Au bout de son propos, il conclut que l’université ne sert pas à former à des métiers, mais à réfléchir. C’est le rôle du gouvernement de créer des écoles de formation à côté des universités. ‘’Notre fonction n’est pas de pallier ces fautes-là’’, termine-t-il.

La journée de mobilisation pour la défense des libertés académiques

La Plateforme syndicale de l’internationale de l’éducation, à l’issue de l’atelier de Paris, en juin 2019, avait constaté qu’’’en mettant en avant le profit et la rentabilité immédiate, les politiques publiques en cours dans l’enseignement supérieur obligent les universités à reléguer au second plan la production de connaissances scientifiques servant l’intérêt des humains, de la société et de la nature. Les différents pouvoirs sont aujourd’hui en train de détruire méthodiquement l’idée même de l’université qui est pourtant le berceau de la liberté de pensée et de la démocratie’’.

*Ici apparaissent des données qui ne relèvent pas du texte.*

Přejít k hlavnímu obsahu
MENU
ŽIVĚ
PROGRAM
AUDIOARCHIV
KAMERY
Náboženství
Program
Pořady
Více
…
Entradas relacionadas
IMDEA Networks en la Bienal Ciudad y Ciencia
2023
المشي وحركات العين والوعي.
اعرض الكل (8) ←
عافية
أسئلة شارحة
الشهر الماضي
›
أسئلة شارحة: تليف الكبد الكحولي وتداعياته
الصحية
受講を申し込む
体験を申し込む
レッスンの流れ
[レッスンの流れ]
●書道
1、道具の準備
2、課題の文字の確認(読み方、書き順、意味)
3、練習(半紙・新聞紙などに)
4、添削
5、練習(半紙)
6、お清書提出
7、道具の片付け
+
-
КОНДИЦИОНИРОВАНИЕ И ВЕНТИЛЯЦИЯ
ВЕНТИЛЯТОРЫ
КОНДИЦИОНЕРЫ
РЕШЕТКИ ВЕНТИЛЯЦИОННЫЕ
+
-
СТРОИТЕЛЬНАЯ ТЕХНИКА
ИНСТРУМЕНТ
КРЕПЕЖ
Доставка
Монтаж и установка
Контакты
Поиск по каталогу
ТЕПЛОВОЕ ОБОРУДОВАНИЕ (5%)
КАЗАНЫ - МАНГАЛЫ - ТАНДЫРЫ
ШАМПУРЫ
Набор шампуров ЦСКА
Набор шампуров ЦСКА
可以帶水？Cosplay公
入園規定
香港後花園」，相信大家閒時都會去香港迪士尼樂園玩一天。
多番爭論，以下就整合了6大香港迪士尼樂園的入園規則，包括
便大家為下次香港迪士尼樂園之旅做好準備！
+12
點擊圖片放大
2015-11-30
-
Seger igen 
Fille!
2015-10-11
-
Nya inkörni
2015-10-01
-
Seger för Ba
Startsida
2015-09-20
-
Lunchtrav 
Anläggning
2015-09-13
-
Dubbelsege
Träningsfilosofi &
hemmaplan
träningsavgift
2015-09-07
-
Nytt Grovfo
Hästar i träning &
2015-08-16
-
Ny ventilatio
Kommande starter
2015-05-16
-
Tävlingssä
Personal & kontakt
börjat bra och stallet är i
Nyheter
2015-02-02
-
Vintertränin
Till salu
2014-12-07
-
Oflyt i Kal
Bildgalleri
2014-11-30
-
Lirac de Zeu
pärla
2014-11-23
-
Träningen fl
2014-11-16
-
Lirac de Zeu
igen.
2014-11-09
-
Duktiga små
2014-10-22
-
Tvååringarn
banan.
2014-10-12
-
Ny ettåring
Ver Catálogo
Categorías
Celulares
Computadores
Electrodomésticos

Ces atteintes aux libertés académiques des universités publiques ont conduit à la mise en place d’un réseau international pour la défense des universités publiques et ce qui les fondent : les libertés académiques.

A cette occasion, il a été décidé de l’organisation, dans tous les pays membres, d’une journée internationale de mobilisation pour la défense des libertés académiques. Une date arrêtée symboliquement au Sénégal au 8 février, lendemain de la commémoration du rappel à Dieu de Cheikh Anta Diop, pour la première. Cette journée célébrée au Sénégal l’est également en Tunisie, en Turquie, en France, au Portugal et en Espagne.

La table ronde, initiée à cette occasion, a vu la participation des coordinations du Saes et du Sudes des différentes universités.